In Luca Giordano's dark-lit tableau, St Sebastian Tended by St Irene, the deathly pale, nude figure of Sebastian is being washed for burial by Irene. To her amazement, she finds that, despite being riddled with arrows by Diocletian's archers, he is alive. The story goes that she went on to nurse him back to health, and became the patron saint of nurses. Alas, once he had recovered, the saint rashly set about publicly criticising Diocletian, and he did not survive his second martyrdom.

St Sebastian became an iconic figure early on and has remained one. Despite her municipal status, the iconoclastic St Rufina has never quite gripped the imagination in a comparable way. These depictions of the two saints both emerged from a particular historical moment, one shaped by the Council of Trent and the Counter-Reformation, the Catholic Church’s response to the challenge of the Protestant Reformation.

In part the exhibition marks the links between the National Gallery and the Irish Jesuits, who, in an amazing act of munificence, gave us Caravaggio's The Taking of Christ on indefinite loan. The painting, presumed to be a copy, had been hanging in the Jesuit Leeson Street Community for decades. Invited to look over the community's paintings, National Gallery conservator Sergio Benedetti had a hunch that it was the real thing.

▶ _Dataset excerpts_:
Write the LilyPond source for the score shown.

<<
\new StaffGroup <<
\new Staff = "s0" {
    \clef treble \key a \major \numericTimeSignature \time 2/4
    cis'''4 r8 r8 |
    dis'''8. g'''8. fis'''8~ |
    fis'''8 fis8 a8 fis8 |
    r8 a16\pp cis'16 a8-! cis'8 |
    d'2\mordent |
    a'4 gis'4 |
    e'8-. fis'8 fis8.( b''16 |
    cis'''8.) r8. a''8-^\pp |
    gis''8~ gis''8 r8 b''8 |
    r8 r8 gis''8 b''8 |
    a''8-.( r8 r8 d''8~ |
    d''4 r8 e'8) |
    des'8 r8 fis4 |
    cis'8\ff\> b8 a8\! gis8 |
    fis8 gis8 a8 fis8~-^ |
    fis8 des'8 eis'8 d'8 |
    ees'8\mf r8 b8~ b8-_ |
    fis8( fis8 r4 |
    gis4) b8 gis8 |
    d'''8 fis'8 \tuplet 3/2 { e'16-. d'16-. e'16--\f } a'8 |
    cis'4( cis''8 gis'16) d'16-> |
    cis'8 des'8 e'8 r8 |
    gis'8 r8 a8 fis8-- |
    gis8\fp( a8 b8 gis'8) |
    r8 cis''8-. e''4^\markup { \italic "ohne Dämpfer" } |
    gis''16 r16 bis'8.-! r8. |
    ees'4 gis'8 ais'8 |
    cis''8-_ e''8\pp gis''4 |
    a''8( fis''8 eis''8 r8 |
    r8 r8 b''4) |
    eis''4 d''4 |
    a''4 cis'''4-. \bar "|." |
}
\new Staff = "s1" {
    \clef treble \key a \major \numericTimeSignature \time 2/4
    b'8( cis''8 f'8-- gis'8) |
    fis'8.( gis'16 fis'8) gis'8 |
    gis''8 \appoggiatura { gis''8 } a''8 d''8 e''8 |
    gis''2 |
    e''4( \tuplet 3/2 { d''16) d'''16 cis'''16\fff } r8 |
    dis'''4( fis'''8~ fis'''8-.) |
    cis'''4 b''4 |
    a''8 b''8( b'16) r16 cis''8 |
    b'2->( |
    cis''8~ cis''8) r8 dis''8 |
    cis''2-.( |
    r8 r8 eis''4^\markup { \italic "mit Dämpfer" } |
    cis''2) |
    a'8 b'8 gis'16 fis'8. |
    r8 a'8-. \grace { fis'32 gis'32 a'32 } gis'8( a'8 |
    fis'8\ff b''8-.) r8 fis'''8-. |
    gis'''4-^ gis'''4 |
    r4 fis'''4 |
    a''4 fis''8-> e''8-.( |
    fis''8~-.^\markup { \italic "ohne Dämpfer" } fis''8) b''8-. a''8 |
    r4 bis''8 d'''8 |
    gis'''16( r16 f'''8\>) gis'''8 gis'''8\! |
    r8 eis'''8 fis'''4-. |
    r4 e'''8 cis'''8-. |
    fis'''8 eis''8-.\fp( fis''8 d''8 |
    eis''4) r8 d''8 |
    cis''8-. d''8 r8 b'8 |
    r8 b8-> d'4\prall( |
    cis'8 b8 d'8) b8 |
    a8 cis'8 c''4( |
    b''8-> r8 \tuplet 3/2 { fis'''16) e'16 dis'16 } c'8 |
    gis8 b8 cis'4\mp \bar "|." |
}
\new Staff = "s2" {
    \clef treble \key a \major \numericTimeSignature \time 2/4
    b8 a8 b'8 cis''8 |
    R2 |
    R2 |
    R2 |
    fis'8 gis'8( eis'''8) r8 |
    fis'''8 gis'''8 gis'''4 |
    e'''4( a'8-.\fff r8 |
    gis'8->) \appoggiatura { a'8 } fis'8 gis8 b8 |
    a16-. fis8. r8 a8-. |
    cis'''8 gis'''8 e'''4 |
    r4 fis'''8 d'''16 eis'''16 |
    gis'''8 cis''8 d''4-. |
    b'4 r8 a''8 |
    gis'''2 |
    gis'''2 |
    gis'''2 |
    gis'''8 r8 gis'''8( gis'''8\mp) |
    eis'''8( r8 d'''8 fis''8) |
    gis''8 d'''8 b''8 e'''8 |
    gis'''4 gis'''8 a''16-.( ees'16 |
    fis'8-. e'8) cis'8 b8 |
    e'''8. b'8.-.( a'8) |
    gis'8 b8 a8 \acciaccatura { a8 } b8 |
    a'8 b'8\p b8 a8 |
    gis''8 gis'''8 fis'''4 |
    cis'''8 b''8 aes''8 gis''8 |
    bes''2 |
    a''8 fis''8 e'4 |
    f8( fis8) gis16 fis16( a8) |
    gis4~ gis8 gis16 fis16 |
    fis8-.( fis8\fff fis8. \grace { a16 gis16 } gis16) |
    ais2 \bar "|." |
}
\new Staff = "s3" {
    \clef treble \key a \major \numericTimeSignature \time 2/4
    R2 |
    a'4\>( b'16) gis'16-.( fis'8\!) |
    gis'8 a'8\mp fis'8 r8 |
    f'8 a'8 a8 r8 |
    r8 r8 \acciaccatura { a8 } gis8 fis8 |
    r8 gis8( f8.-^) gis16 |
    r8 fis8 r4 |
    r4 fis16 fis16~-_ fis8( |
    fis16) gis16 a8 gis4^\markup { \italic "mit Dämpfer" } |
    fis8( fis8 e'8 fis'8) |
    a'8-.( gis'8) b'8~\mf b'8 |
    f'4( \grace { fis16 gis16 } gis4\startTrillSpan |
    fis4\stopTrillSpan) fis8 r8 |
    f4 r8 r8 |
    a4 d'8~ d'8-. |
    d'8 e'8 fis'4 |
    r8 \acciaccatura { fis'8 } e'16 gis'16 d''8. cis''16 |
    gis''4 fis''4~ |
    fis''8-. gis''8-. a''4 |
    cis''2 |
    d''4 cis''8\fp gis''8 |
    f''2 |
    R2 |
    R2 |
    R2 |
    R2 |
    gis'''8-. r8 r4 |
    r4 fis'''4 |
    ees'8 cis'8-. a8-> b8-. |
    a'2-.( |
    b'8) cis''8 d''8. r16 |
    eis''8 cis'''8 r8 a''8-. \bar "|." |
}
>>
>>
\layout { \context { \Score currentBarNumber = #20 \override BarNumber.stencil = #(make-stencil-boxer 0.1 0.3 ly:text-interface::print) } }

▶ _Short problem_: Transcribe the exhibition passage word for word, between "In Luca Giordano's" and "his second martyrdom.", inclusive.

▶ _Written solution_:
In Luca Giordano's dark-lit tableau, St Sebastian Tended by St Irene, the deathly pale, nude figure of Sebastian is being washed for burial by Irene. To her amazement, she finds that, despite being riddled with arrows by Diocletian's archers, he is alive. The story goes that she went on to nurse him back to health, and became the patron saint of nurses. Alas, once he had recovered, the saint rashly set about publicly criticising Diocletian, and he did not survive his second martyrdom.